The Christiana Care Health System’s Gene Editing Institute, based in Wilmington, Del., is pulling together a preliminary investigational new drug application (IND) for the U.S. Food and Drug Administration (FDA). The plan is to use CRISPR gene editing to improve the effectiveness of chemotherapy for treating KRAS-positive non-small-cell lung cancer (NSCLC). Patients with this subtype of lung cancer are strongly resistant to chemotherapy.
In December 2018, researchers with the Gene Editing Institute published a proof-of-concept study in the journal Molecular Therapy Oncolytics. The technique focuses on using CRISPR to edit the Nuclear Factor Erythroid 2-Related Factor (NRF2), which is a master regulator of 100 to 200 target genes involved in cellular responses to oxidative and/or electrophilic stress. They use CRISPR/Cas9 gene-editing to disable the NRF2 gene in lung cancer cells, which makes it incapable of producing a functional protein. This should make them more sensitive to chemotherapy, such as cisplatin, carboplatin, and vinorelbine.
“While we all hope for cures, the pioneering work of our gene editing team is making it a priority to improve the lives of today’s patients who are suffering with cancer and other diseases,” stated Janice E. Nevin, president and chief executive officer of Christiana Care Health System. “Our work in this promising frontier of medicine is guided strongly by our values of love and excellence.”
The Gene Editing Institute plans to work closely with the Certara regulatory science division, Synchrogenix, to get the IND submitted and approved.
“Certara brings expertise for this process and we are delighted to have them on board,” stated Eric Kmiec, director of the Gene Editing Institute.
Kmiec went on to say, “We are confident that the results of our animal studies now enable us to take the next step in the FDA approval process for a cancer clinical trial using CRISPR. It is an exciting journey. Our effort positions the Christiana Care’s Gene Editing Institute as a leader in bringing this heralded technology to people who need it most. Lots of translational scientists are providing advice on this genetic target. Once we get to a clinical trial, our results could have a major impact on our patients, and patients around the country and world.”

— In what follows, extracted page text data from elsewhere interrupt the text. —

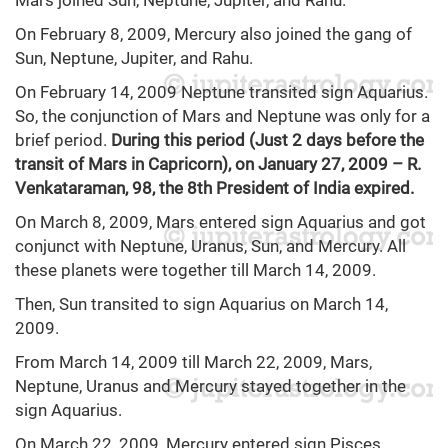
Mars joined Sun, Neptune, Jupiter, and Rahu.
On February 8, 2009, Mercury also joined the gang of
Sun, Neptune, Jupiter, and Rahu.
On February 14, 2009 Neptune transited sign Aquarius.
So, the conjunction of Mars and Neptune was only for a
brief period.
During this period (Just 2 days before the
transit of Mars in Capricorn), on January 27, 2009 – R.
Venkataraman, 98, the 8th President of India expired.
On March 8, 2009, Mars entered sign Aquarius and got
conjunct with Neptune, Uranus, Sun, and Mercury. All
these planets were together till March 14, 2009.
Then, Sun transited to sign Aquarius on March 14,
2009.
From March 14, 2009 till March 22, 2009, Mars,
Neptune, Uranus and Mercury stayed together in the
sign Aquarius.
On March 22, 2009, Mercury entered sign Pisces.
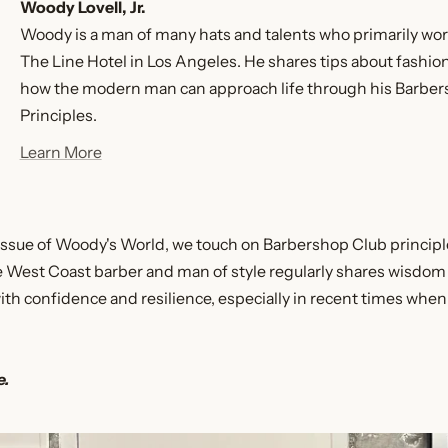
Woody Lovell, Jr.
Woody is a man of many hats and talents who primarily work
The Line Hotel in Los Angeles. He shares tips about fashi
how the modern man can approach life through his Barbe
Principles.
Learn More
is issue of Woody's World, we touch on Barbershop Club princip
te West Coast barber and man of style regularly shares wisdom
with confidence and resilience, especially in recent times whe
e.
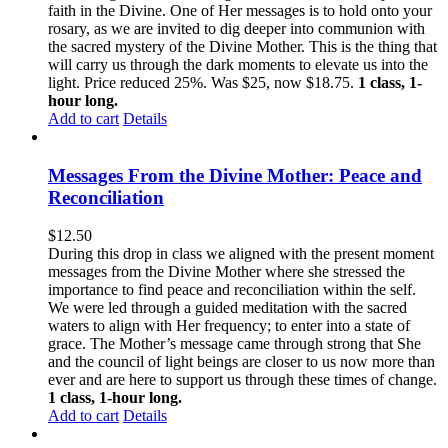
faith in the Divine. One of Her messages is to hold onto your
rosary, as we are invited to dig deeper into communion with
the sacred mystery of the Divine Mother. This is the thing that
will carry us through the dark moments to elevate us into the
light. Price reduced 25%. Was $25, now $18.75.
1 class, 1-
hour long.
Add to cart
Details
Messages From the Divine Mother: Peace and
Reconciliation
$
12.50
During this drop in class we aligned with the present moment
messages from the Divine Mother where she stressed the
importance to find peace and reconciliation within the self.
We were led through a guided meditation with the sacred
waters to align with Her frequency; to enter into a state of
grace. The Mother’s message came through strong that She
and the council of light beings are closer to us now more than
ever and are here to support us through these times of change.
1 class, 1-hour long.
Add to cart
Details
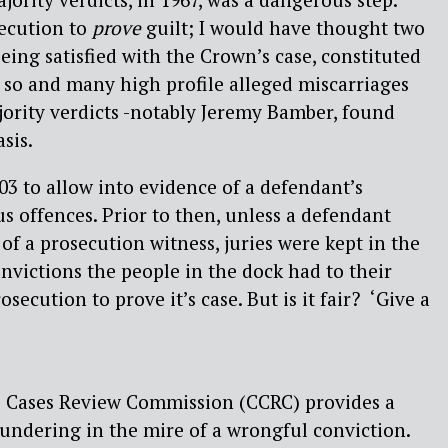
secution to
prove
guilt; I would have thought two
being satisfied with the Crown’s case, constituted
 so and many high profile alleged miscarriages
jority verdicts -notably Jeremy Bamber, found
sis.
3 to allow into evidence of a defendant’s
us offences. Prior to then, unless a defendant
of a prosecution witness, juries were kept in the
nvictions the people in the dock had to their
secution to prove it’s case. But is it fair? ‘Give a
l Cases Review Commission (CCRC) provides a
loundering in the mire of a wrongful conviction.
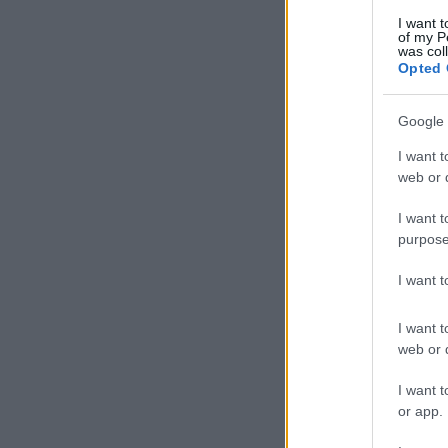
I want t
of my P
was col
Opted 
Google 
I want t
web or d
I want t
purpose
I want 
I want t
web or d
I want t
or app.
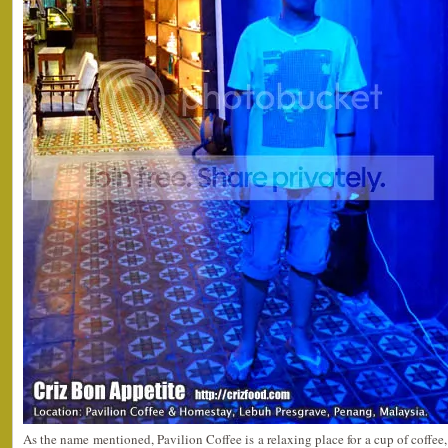
As the name mentioned, Pavilion Coffee is a relaxing place for a cup of coffee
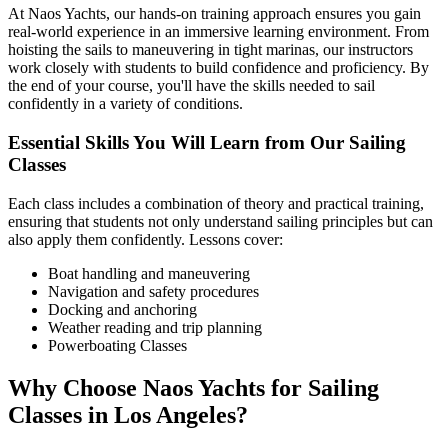
At Naos Yachts, our hands-on training approach ensures you gain
real-world experience in an immersive learning environment. From
hoisting the sails to maneuvering in tight marinas, our instructors
work closely with students to build confidence and proficiency. By
the end of your course, you'll have the skills needed to sail
confidently in a variety of conditions.
Essential Skills You Will Learn from Our Sailing
Classes
Each class includes a combination of theory and practical training,
ensuring that students not only understand sailing principles but can
also apply them confidently. Lessons cover:
Boat handling and maneuvering
Navigation and safety procedures
Docking and anchoring
Weather reading and trip planning
Powerboating Classes
Why Choose Naos Yachts for Sailing
Classes in Los Angeles?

It’s pretty early in the game for human-based clinical trials using CRISPR gene editing, although it’s progressing steadily. The biggest controversy to date has been He Jiankui, a researcher at the Southern University of Science and Technology of China in Shenzhen, who used CRISPR gene editing in the context of in vitro fertilization to modify the CCR5 gene in human embryos. He performed this for seven couples, where the men had under-control HIV infections. In November 2018, He Jiankui announced a set of twins had been born and there was another pregnancy.
The announcement was met with widespread global condemnation.
He Jiankui’s research is dramatically different than what the Gene Editing Institute is proposing. First, there is an obvious unmet medical need to treat resistant strains of NSCLC. Second, the gene edits will target cancer cells, not germline cells, so any changes made will presumably not change the germline. One of the particularly concerning aspects of the Chinese story is that whatever changes were made to the babies’ genes can be passed on to any offspring.
In the U.S., CRISPR has only recently been used in human clinical trials. Physicians at the University of Pennsylvania are conducting clinical trials on cancer patients. In that trial, one patient has multiple myeloma, the other sarcoma. In that trial, they remove immune cells from the patient, then use CRISPR to modify them, then infuse them back into the patient’s body.
The patients are at the Abramson Cancer Center. The clinical trial is funded by the Parker Institute for Cancer Immunotherapy in San Francisco and Tmunity, a biotech company in Philadelphia.
Kmiec told Delaware Public Media, “What they did in China was to modify a fertilized egg so that the child itself was born with the modification. We’re just attacking, in our case, lung cancer cells, and at Penn they’re making cells that already exist in the body to fight the cancer.”
Very few clinical trials have been performed on human beings, although most have been in China. There are a few in Europe and even less in the U.S. CRISPR Therapeutics of Cambridge, Mass. is running one in beta thalassemia in Germany and another on sickle cell disease, which is expected to begin in the U.S.
Another Cambridge company, Editas Medicine, is working toward a clinical trial in Leber Congenital Amaurosis, an inherited form of blindness. NPR notes that this is “noteworthy because it would be the first time scientists try using CRISPR to edit genes while they are inside the human body. The other studies involve removing cells from patients, editing the DNA in those cells in the lab and then infusing the modified cells back into patients’ bodies.”
These are typically Phase I clinical trials. For the most part, the primary goal of a Phase I trial is to test the safety of a drug or therapeutic in a small population group. Although efficacy data is also collected and important, the biggest focus is on whether the procedure or drug is safe.
Kmiec told Delaware Public Media, “As these things move through the FDA, get approved and get out into the public, a lot of the mystique around CRISPR will begin to abate and we could see some really good results.”